• TASK BRIEF: Reproduce the part of the material that opens with the line containing "### Work flow" and closes with the line containing "#### 7. 刪掉本地 branch", substituting "main" for each occurrence of "master" and leaving everything else unchanged.
-- EXERCISE MATERIAL follows --
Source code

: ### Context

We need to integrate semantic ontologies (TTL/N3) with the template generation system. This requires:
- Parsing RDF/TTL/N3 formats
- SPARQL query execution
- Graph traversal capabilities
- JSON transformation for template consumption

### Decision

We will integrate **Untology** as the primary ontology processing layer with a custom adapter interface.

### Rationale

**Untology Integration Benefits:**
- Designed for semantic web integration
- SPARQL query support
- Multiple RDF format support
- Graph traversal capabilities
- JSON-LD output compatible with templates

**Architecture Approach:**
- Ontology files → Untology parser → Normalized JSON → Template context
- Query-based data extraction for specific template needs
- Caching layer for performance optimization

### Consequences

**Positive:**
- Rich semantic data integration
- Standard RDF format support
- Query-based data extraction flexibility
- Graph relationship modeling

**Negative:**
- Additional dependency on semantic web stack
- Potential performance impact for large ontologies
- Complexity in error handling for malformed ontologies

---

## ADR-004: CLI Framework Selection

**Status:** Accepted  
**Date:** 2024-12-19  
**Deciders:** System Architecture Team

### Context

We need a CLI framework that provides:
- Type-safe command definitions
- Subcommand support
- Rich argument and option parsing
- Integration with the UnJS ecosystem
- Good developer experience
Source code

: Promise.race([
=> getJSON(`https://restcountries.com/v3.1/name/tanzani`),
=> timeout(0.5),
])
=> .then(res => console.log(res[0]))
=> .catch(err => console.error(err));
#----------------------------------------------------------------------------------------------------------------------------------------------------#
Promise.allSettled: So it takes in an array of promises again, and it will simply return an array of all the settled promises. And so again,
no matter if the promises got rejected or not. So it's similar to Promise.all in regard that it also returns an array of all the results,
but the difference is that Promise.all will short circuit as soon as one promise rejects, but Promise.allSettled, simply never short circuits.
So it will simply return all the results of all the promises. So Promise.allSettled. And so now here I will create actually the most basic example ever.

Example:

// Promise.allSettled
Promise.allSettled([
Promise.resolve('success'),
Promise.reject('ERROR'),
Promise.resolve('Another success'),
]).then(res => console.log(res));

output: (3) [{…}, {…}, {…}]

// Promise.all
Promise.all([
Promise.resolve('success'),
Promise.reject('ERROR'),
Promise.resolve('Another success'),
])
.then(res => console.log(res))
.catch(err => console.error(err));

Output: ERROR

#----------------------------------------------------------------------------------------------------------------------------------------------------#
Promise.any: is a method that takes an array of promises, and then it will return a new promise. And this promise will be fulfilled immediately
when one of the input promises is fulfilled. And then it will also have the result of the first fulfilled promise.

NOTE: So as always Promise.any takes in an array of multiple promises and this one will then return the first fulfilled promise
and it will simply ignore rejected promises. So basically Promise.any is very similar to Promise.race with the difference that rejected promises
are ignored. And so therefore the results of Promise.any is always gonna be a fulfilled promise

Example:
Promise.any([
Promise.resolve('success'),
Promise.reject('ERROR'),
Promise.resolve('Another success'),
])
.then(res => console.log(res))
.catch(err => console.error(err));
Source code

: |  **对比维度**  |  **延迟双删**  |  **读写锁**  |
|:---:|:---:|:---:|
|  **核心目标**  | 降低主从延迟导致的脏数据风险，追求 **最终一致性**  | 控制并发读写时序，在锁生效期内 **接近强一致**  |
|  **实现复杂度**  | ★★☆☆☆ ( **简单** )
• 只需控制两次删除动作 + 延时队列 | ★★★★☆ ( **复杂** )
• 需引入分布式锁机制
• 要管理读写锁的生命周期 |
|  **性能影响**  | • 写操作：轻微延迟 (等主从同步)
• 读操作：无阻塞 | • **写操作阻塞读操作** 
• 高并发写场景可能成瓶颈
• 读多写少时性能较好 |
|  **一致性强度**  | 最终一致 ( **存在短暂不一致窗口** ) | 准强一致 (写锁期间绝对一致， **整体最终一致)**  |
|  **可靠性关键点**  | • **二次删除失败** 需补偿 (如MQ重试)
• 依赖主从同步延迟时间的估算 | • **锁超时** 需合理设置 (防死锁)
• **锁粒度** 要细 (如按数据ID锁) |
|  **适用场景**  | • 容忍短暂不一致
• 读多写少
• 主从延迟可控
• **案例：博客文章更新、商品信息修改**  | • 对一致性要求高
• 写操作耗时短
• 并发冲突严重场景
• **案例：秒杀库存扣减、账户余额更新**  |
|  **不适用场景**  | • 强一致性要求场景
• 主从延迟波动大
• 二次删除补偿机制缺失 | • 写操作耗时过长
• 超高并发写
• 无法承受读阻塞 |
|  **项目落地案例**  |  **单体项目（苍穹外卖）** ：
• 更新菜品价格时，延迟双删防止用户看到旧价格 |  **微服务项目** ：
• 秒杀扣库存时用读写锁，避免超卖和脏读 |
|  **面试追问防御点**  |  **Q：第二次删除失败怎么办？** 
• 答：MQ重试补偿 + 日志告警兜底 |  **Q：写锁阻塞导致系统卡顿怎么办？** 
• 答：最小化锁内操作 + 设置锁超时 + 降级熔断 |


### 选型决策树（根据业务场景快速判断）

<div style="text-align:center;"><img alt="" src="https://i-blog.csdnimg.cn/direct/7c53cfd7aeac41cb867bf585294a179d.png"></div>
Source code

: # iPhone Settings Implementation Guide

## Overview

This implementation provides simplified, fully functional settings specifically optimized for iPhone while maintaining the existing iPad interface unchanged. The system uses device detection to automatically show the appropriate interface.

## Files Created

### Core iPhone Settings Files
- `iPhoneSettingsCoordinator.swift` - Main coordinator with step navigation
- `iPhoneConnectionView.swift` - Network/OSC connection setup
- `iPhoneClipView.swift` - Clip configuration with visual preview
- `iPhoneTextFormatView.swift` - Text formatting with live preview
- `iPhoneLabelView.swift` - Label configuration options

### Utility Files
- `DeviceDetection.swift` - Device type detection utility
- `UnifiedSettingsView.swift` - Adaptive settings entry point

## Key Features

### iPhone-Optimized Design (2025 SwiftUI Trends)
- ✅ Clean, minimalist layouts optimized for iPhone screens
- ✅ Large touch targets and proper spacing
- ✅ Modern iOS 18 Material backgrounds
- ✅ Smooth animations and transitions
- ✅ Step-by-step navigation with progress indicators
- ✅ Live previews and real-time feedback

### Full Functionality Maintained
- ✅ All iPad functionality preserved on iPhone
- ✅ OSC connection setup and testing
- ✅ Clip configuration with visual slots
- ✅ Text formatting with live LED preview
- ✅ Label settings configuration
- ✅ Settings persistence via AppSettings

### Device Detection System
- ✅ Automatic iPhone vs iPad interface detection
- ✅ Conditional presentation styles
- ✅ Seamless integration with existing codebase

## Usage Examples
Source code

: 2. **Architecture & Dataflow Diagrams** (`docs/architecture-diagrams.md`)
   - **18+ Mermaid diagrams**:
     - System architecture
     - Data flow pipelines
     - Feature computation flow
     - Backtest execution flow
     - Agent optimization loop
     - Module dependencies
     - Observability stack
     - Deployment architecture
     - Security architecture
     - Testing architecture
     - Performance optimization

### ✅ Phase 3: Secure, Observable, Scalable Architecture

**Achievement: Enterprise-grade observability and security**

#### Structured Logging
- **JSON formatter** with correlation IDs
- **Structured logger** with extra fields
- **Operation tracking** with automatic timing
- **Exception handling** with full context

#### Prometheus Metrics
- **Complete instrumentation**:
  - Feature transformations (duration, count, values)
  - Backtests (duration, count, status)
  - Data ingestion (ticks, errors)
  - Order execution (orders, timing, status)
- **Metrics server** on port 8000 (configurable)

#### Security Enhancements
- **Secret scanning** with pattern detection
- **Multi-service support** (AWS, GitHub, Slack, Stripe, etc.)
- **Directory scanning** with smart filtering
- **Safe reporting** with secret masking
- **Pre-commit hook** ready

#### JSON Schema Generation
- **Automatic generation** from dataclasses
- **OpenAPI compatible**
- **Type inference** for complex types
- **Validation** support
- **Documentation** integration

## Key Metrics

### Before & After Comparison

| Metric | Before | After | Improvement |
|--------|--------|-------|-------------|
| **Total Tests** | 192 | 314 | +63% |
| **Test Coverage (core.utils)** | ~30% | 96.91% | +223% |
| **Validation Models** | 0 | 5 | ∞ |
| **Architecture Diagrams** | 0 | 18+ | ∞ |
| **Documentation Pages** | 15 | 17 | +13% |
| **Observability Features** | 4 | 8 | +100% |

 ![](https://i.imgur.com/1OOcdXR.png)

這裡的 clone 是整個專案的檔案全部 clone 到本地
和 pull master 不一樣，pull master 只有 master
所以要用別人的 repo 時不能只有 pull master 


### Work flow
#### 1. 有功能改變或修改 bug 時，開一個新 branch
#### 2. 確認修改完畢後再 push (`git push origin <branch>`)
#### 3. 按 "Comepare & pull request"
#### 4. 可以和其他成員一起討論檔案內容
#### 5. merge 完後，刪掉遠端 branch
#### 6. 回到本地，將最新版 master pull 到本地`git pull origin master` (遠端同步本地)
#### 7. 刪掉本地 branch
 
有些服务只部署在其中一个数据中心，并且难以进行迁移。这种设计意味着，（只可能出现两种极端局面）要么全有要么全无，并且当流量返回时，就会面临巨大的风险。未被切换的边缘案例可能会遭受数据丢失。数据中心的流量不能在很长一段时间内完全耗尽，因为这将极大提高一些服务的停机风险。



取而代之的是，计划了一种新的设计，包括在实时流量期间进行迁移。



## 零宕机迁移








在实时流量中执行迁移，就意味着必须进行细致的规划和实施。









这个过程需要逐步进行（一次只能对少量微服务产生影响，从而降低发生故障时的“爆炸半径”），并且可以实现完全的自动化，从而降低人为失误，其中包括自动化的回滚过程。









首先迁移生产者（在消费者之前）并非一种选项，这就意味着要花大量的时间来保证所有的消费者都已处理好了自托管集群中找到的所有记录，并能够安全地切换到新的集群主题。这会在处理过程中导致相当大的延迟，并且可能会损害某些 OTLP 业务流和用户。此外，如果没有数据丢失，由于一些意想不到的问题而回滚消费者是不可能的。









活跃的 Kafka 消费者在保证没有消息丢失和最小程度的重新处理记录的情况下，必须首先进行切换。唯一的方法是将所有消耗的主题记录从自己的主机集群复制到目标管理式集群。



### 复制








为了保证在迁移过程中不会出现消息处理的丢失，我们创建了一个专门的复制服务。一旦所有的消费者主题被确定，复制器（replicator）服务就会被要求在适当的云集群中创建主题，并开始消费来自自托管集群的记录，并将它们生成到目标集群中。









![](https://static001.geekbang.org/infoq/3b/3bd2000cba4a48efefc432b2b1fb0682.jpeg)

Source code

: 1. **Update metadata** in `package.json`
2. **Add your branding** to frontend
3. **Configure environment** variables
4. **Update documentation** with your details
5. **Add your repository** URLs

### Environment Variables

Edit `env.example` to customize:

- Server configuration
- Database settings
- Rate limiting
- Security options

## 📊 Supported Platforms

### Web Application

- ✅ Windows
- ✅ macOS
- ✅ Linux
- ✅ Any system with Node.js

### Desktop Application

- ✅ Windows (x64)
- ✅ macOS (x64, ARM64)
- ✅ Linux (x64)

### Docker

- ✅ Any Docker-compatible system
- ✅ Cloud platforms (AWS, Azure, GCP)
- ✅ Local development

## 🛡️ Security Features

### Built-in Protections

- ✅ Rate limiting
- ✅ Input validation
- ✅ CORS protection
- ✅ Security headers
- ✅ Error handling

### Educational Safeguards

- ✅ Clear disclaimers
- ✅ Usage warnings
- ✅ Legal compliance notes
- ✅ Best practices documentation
-- EXERCISE MATERIAL concluded --
• REPLY TO THE EXERCISE:
### Work flow
#### 1. 有功能改變或修改 bug 時，開一個新 branch
#### 2. 確認修改完畢後再 push (`git push origin <branch>`)
#### 3. 按 "Comepare & pull request"
#### 4. 可以和其他成員一起討論檔案內容
#### 5. merge 完後，刪掉遠端 branch
#### 6. 回到本地，將最新版 main pull 到本地`git pull origin main` (遠端同步本地)
#### 7. 刪掉本地 branch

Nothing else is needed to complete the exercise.